Validate the patient’s perspective. Instead of correcting a patient, it’s more productive to reinforce and validate his or her perspective, Ms. Baskett said. “You can say, ‘I understand your concern about your health. I really want to work with you so that we can make this the least-uncomfortable cure [for you and cause as little inconvenience to your family] as possible. I would appreciate it if you’d be open to some new things; here is why I think you should try them.’”
Ten Tips for Better Cultural Relations
Did you know that in some ethnic groups, the oldest son may play the key role in making decisions about an older person’s care? Are you aware that in certain cultures, asking direct questions is perceived as disrespectful—or that patients from some groups may not be comfortable offering up personal information during an office visit? These and other cultural differences may derail your best efforts to provide high-quality care.
To avoid these pitfalls, Drs. Iwach and Varma provided the following suggestions:
1. Begin by being more formal. It is best to use the patient’s last name.
2. Do not feel insulted if a patient fails to look you in the eye.
3. Do not feel insulted if a patient asks questions about treatment. Conversely, be aware that a patient’s failure to ask questions may be a sign of respect for you and that it may have no bearing on whether the patient has—or hasn’t—understood your explanations and directions.
4. Ask questions to ascertain the patient’s beliefs about health or illness prevention.
5. Ascertain the value of involving the family.
6. Be aware that patients may see you while also seeking treatment from a traditional healer. Do not try to change a patient’s benign beliefs. Most folk medical practices are not harmful and do not interfere with biomedical therapy.
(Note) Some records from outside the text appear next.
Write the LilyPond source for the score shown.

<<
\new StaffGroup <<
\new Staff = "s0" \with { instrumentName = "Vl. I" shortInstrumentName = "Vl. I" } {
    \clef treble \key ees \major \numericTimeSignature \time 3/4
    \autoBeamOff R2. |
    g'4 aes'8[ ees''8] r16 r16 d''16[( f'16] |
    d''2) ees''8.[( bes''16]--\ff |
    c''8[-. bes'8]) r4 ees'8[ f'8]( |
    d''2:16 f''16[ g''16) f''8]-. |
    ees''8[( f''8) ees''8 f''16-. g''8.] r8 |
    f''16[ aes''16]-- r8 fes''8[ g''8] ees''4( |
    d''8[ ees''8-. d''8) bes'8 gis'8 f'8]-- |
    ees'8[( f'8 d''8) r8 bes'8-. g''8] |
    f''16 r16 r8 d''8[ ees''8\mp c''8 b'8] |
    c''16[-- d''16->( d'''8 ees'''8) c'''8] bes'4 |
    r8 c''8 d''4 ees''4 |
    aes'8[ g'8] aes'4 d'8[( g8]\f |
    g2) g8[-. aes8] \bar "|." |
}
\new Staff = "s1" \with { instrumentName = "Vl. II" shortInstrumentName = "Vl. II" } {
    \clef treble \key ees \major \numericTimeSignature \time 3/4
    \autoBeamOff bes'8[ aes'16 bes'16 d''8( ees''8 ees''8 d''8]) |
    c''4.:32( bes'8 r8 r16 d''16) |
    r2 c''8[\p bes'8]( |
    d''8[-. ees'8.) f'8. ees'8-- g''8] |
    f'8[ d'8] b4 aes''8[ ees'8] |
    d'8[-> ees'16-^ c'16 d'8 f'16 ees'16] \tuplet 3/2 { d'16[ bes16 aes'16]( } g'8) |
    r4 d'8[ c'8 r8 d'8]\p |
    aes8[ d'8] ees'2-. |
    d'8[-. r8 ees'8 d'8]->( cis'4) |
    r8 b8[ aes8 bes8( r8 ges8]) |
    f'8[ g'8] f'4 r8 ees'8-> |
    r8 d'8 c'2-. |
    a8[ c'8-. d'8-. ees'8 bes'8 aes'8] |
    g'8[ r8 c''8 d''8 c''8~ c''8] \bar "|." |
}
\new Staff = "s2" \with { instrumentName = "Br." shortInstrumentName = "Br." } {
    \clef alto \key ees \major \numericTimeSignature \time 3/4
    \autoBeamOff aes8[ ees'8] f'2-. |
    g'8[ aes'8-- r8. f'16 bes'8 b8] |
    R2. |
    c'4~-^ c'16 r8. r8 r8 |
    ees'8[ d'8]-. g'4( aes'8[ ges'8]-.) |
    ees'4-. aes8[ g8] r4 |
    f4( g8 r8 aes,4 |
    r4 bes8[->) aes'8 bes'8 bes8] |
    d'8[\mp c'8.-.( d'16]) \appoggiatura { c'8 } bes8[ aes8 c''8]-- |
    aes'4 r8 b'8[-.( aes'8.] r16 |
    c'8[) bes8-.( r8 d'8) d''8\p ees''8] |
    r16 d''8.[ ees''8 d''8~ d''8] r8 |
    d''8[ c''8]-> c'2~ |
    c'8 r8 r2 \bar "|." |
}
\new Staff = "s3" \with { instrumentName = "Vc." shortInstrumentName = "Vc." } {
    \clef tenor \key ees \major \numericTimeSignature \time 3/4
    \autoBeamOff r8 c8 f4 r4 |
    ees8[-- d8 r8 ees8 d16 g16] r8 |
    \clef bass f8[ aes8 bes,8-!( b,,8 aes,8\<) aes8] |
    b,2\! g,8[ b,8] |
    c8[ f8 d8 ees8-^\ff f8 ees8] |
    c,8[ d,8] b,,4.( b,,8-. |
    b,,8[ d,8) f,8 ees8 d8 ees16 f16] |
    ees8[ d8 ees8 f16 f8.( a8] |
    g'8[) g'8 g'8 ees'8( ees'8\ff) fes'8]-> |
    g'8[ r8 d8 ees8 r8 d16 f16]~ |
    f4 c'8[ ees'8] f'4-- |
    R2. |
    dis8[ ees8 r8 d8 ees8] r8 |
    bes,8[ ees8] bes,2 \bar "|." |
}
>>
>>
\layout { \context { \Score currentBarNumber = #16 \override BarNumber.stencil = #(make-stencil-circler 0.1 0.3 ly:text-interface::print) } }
Moreover, pursuing two forms of therapy actually may increase patient compliance.
7. Inquire indirectly about the patient’s beliefs, for example, “Many of my patients from your region believe xx. Do you?”
8. Be aware of what happens when people from different cultures interact. It can push both parties out of their comfort zones and cause tension. You need to make the extra effort at communicating.
9. Avoid sounding confrontational when you talk about compliance. For instance, Dr. Varma said, “You can say, ‘Oh, you didn’t take your eye drops,’ and then follow up by reiterating, in a respectful way, ‘It is very important; please use these drops.’”
10. As with other patients, be open and able to bond.
A New Era
There’s no question that cultural competency is on the rise. “We are at a much better place than two decades ago,” Dr. Varma said. “When we bring in our new medical residents, they have to go to Los Angeles County Hospital, where the vast majority of patients are Hispanic. Everybody has to learn Spanish. New physicians have already been exposed to cultural competency in school. Younger physicians are much more culturally aware and competent, and they are more aware of their own attitudes.”
Moreover, graduating physicians themselves are a more diverse group. “Overall, we as a nation are becoming much more culturally competent, and we are becoming a bigger melting pot. We have to learn how to navigate. That’s a good thing, a healthy thing,” he added.
And the increasing diversity of the U.S. population will necessarily have an impact on medical research and treatment, Dr. Varma pointed out. “As we go into the next decade, we will see unique eye diseases from various racial and ethnic groups. We need to begin from research and science and have a good handle on those diseases and treatment. For many years, much research has been based on non-Hispanic whites … and responses and courses of disease may differ among groups. It’s going to be increasingly important.”
Ms. Baskett and Dr. Iwach report no related financial interests. Dr. Varma has received NIH funding to study Latino and Chinese populations as well as children of non-Hispanic white cultures.
1 Kumar N, Jivan S. Ophthalmology. 2007;114(12):2356-2360.